* Directive: Copy out the records below, everything from the line containing "[285, 231, 343, 275]" down to the line containing "[236, 76, 251, 91]", with both of those lines included. Leave the pictures out of your answer.

* Data for this exercise:
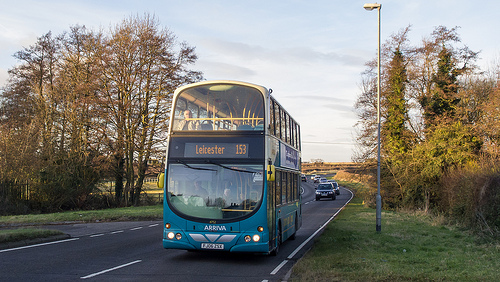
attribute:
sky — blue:
[248, 20, 289, 52]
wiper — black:
[180, 157, 218, 172]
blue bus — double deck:
[161, 80, 303, 257]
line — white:
[81, 255, 142, 280]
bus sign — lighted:
[190, 138, 248, 160]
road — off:
[0, 217, 162, 239]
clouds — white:
[298, 50, 355, 86]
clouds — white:
[191, 39, 393, 124]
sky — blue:
[0, 1, 499, 163]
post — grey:
[360, 1, 413, 243]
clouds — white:
[245, 26, 382, 137]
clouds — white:
[296, 38, 371, 118]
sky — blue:
[23, 10, 488, 153]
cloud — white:
[193, 22, 314, 93]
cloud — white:
[306, 77, 348, 130]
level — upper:
[158, 61, 302, 159]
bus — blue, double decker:
[165, 83, 305, 257]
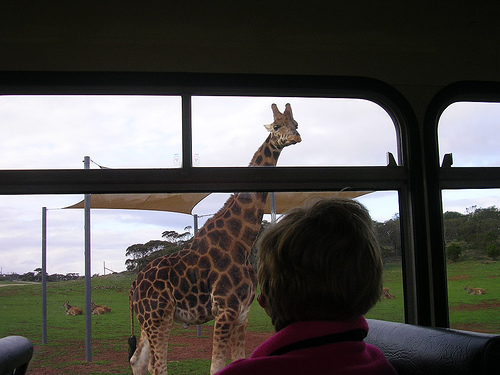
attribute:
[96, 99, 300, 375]
giraffe — standing, laying, looking, tall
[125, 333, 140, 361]
tail — log, black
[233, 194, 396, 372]
person — watchig, looking, sitting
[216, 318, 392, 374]
sweater — pink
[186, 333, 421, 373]
jacket — red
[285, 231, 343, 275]
hair — brown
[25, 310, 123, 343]
grass — laig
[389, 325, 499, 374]
seat — bech, black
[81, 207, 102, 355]
post — silver, metal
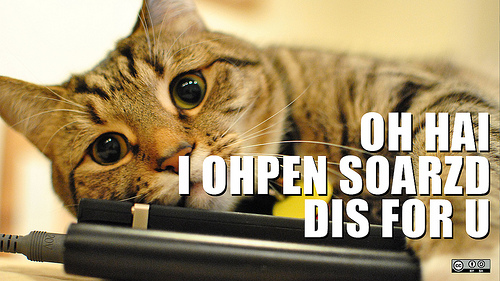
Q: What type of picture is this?
A: A meme.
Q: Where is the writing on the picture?
A: To the right.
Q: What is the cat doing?
A: Laying down.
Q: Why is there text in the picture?
A: To make a joke.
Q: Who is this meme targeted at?
A: Cat lovers.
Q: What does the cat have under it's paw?
A: A phone.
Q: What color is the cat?
A: Brown and white.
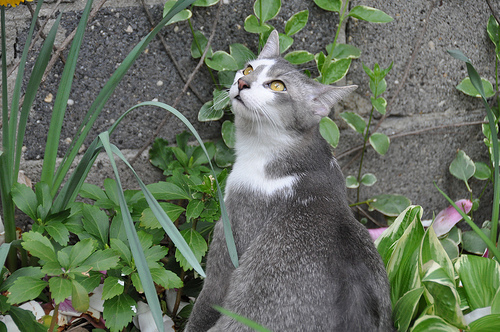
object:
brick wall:
[0, 11, 222, 150]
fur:
[220, 83, 335, 227]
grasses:
[0, 1, 238, 332]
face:
[228, 58, 305, 119]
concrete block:
[376, 36, 468, 189]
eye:
[263, 76, 289, 93]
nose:
[236, 76, 251, 91]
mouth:
[229, 90, 254, 111]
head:
[228, 28, 360, 134]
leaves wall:
[432, 46, 500, 163]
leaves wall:
[0, 109, 186, 332]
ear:
[307, 82, 360, 107]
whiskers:
[201, 87, 280, 135]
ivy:
[157, 0, 394, 158]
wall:
[4, 4, 499, 246]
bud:
[432, 197, 473, 237]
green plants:
[1, 152, 221, 329]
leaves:
[447, 143, 489, 190]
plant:
[375, 204, 495, 316]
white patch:
[230, 114, 262, 181]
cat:
[191, 29, 394, 329]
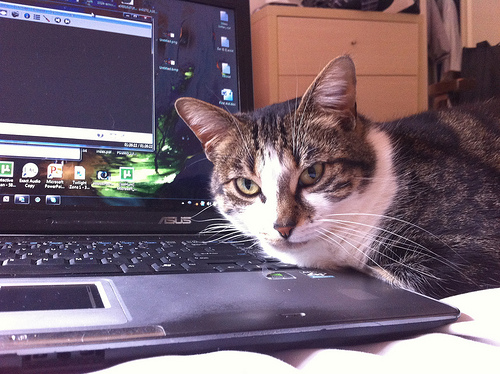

* Task result:
[285, 231, 343, 275]
hair — brown
[25, 310, 123, 343]
grass — laig
[389, 325, 499, 374]
seat — bech, black
[81, 207, 102, 355]
post — silver, metal
Q: What type of picture is this?
A: A meme.
Q: Where is the writing on the picture?
A: To the right.
Q: What is the cat doing?
A: Laying down.
Q: Why is there text in the picture?
A: To make a joke.
Q: Who is this meme targeted at?
A: Cat lovers.
Q: What does the cat have under it's paw?
A: A phone.
Q: What color is the cat?
A: Brown and white.
object:
brick wall:
[0, 11, 222, 150]
fur:
[220, 83, 335, 227]
grasses:
[0, 1, 238, 332]
face:
[228, 58, 305, 119]
concrete block:
[376, 36, 468, 189]
eye:
[263, 76, 289, 93]
nose:
[236, 76, 251, 91]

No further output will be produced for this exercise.